## ACTION ITEM:
Below are some records. Reproduce them exactly from their first line through the line with "The third member of the team is Derek Low.", inclusive.

## RECORDS PROVIDED:
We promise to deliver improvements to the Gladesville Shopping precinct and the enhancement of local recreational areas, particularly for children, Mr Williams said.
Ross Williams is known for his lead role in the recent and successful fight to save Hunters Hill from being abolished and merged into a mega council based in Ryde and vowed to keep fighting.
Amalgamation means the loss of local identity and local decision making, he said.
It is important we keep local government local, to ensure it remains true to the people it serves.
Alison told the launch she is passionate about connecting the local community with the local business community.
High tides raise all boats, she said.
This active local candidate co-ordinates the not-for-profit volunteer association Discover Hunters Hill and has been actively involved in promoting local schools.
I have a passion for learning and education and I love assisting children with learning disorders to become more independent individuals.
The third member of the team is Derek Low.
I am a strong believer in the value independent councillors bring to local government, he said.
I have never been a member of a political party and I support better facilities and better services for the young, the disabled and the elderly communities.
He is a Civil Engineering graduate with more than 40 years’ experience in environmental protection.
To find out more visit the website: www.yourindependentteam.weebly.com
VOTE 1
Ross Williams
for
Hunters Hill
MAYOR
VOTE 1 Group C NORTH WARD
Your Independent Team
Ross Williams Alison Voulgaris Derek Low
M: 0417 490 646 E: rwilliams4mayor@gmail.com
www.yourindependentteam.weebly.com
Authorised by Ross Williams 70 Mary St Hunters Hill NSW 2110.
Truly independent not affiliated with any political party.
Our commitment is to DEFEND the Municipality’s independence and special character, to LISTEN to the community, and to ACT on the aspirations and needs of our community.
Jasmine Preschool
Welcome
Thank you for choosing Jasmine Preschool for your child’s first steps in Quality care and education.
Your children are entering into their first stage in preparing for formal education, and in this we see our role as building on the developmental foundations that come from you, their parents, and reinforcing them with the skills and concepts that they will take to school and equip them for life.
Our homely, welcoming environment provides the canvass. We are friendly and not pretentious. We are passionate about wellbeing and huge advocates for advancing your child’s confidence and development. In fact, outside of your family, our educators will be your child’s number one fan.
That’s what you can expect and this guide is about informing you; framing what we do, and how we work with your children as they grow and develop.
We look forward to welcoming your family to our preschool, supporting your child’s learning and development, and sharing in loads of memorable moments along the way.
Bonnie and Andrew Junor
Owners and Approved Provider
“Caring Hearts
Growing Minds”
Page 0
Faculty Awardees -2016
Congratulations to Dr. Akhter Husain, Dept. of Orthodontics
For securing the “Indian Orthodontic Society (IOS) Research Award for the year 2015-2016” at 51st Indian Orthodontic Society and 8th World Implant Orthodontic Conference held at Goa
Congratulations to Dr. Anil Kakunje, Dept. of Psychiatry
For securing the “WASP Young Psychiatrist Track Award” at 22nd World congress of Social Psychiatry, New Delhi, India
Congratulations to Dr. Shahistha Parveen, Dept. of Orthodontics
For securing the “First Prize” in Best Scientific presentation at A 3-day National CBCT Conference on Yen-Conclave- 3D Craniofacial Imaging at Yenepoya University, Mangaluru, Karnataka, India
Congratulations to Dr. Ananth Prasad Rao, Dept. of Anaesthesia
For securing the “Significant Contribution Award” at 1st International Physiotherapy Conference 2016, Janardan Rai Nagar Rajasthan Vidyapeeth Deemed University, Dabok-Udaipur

## TASK RESULT:
We promise to deliver improvements to the Gladesville Shopping precinct and the enhancement of local recreational areas, particularly for children, Mr Williams said.
Ross Williams is known for his lead role in the recent and successful fight to save Hunters Hill from being abolished and merged into a mega council based in Ryde and vowed to keep fighting.
Amalgamation means the loss of local identity and local decision making, he said.
It is important we keep local government local, to ensure it remains true to the people it serves.
Alison told the launch she is passionate about connecting the local community with the local business community.
High tides raise all boats, she said.
This active local candidate co-ordinates the not-for-profit volunteer association Discover Hunters Hill and has been actively involved in promoting local schools.
I have a passion for learning and education and I love assisting children with learning disorders to become more independent individuals.
The third member of the team is Derek Low.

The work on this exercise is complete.